Governor Murphy’s economic plan includes a package of five new programs designed to reform and update the State’s soon-to-be-expired tax incentives. The five programs are:
NJ Forward is a jobs-based incentives program to replace Grow NJ. Companies are eligible if they are creating new jobs in a high-growth industry, creating or retaining jobs in an Opportunity Zone-eligible tract, a U.S. business relocating or creating its Northeast headquarters, a foreign business creating a U.S. headquarters, or a major retention project. Bonus criteria emphasize local employment, above average salaries, and transit-oriented development. Awards under NJ Forward will be capped at $200 million annually, allocated on a first-come, first-served basis, and will last for five years.
The replacement for the Economic and Redevelopment Growth (ERG) Program, NJ Aspire is a gap-based financing tool awarded twice annually and capped at $100 million per year to support real estate goals in the new economy. Projects will be assessed on their cost, community benefit, advancement of regional planning, and workforce and apprenticeship programs. Bonus criteria include food dessert alleviation, electric vehicle charging stations, and incubators/shared workspaces. Aspire will support the innovation economy and target urban centers and transit-rich downtowns.

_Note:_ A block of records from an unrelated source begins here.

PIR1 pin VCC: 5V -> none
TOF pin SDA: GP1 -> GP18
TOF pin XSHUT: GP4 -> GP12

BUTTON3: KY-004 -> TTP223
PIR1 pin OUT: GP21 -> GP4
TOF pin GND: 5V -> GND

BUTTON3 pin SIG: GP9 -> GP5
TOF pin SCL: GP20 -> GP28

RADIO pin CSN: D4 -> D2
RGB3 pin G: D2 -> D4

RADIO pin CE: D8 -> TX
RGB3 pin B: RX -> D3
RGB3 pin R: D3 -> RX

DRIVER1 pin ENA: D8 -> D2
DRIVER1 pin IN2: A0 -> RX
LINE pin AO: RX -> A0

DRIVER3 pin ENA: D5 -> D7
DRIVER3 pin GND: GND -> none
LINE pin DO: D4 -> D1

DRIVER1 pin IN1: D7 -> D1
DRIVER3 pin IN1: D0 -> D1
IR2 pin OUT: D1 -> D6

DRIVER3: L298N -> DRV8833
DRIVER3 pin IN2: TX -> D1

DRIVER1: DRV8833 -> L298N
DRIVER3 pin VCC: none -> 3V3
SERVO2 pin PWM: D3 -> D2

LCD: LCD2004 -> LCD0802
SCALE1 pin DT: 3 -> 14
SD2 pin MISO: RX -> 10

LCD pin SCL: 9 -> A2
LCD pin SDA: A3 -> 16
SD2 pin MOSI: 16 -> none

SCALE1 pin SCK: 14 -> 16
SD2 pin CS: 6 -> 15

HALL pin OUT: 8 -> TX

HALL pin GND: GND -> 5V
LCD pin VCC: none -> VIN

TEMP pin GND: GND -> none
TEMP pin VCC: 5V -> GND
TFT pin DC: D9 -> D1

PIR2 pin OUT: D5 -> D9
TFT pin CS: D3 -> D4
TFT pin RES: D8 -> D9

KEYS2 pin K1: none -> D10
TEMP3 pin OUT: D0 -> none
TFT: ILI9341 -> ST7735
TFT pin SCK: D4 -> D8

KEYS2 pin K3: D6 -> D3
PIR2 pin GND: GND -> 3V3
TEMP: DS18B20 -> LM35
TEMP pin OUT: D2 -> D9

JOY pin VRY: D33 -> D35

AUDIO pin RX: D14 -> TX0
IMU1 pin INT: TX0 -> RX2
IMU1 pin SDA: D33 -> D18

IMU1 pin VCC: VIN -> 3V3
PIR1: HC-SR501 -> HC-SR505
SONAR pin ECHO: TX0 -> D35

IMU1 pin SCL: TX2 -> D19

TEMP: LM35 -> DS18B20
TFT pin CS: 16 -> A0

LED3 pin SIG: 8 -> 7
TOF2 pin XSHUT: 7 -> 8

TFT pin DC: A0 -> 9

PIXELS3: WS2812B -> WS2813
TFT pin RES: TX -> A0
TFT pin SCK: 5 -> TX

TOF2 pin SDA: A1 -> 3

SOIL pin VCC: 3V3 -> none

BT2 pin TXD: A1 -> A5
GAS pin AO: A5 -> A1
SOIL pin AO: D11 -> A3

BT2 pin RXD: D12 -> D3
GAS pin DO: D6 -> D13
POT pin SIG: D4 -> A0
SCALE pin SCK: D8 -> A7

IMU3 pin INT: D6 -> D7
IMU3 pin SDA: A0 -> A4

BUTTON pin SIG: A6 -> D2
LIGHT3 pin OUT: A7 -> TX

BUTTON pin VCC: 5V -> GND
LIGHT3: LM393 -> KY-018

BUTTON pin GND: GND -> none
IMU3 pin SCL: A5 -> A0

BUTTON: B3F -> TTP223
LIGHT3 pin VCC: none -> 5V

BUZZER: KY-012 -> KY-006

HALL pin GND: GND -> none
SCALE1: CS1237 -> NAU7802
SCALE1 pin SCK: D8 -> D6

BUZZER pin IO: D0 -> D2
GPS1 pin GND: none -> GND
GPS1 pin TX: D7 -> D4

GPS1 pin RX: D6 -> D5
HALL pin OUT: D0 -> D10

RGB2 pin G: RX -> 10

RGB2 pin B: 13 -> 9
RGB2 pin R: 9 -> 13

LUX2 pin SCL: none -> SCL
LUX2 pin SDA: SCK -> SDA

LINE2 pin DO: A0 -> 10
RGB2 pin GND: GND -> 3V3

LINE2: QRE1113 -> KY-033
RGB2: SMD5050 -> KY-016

This credit will catalyze remediation projects and increase job creation and economic development. EDA and DEP will run two competitive application rounds each year. The credit will be capped at $20 million per year and equal 40 percent of rehabilitation costs with a $4 million project cap.
The new Historic Preservation Tax Credit will support place-based economic development with projects evaluated by EDA, DEP, and DCA. It is limited to revenue generating projects and capped at $20 million annually with a $4 million project cap. The State will run two competitive applications each year for recipients with proven financing gaps, and projects will receive bonuses for including affordable housing or collaborative workspaces on-site.
NJ Innovation Evergreen Fund
A $500 million effort that will raise funds over five years by auctioning off state tax credits and then leveraging partnerships with the State and private venture capital funds to co-invest in New Jersey startups. These investments will target the life sciences, financial technology, digital media, and cybersecurity sectors, among others. The Fund would also require ecosystem building and support diverse founders that reflect the State’s rich cultural makeup. As companies are acquired or IPOs occur, proceeds would flow back to the fund. In the event of significant returns, some funding would flow back to the General Fund.
These proposals also emphasize prevailing wage requirements and regular evaluations by independent parties. The announcement follows an audit released by the Office of the State Comptroller that highlighted mismanagement and abuse of the State’s tax incentives.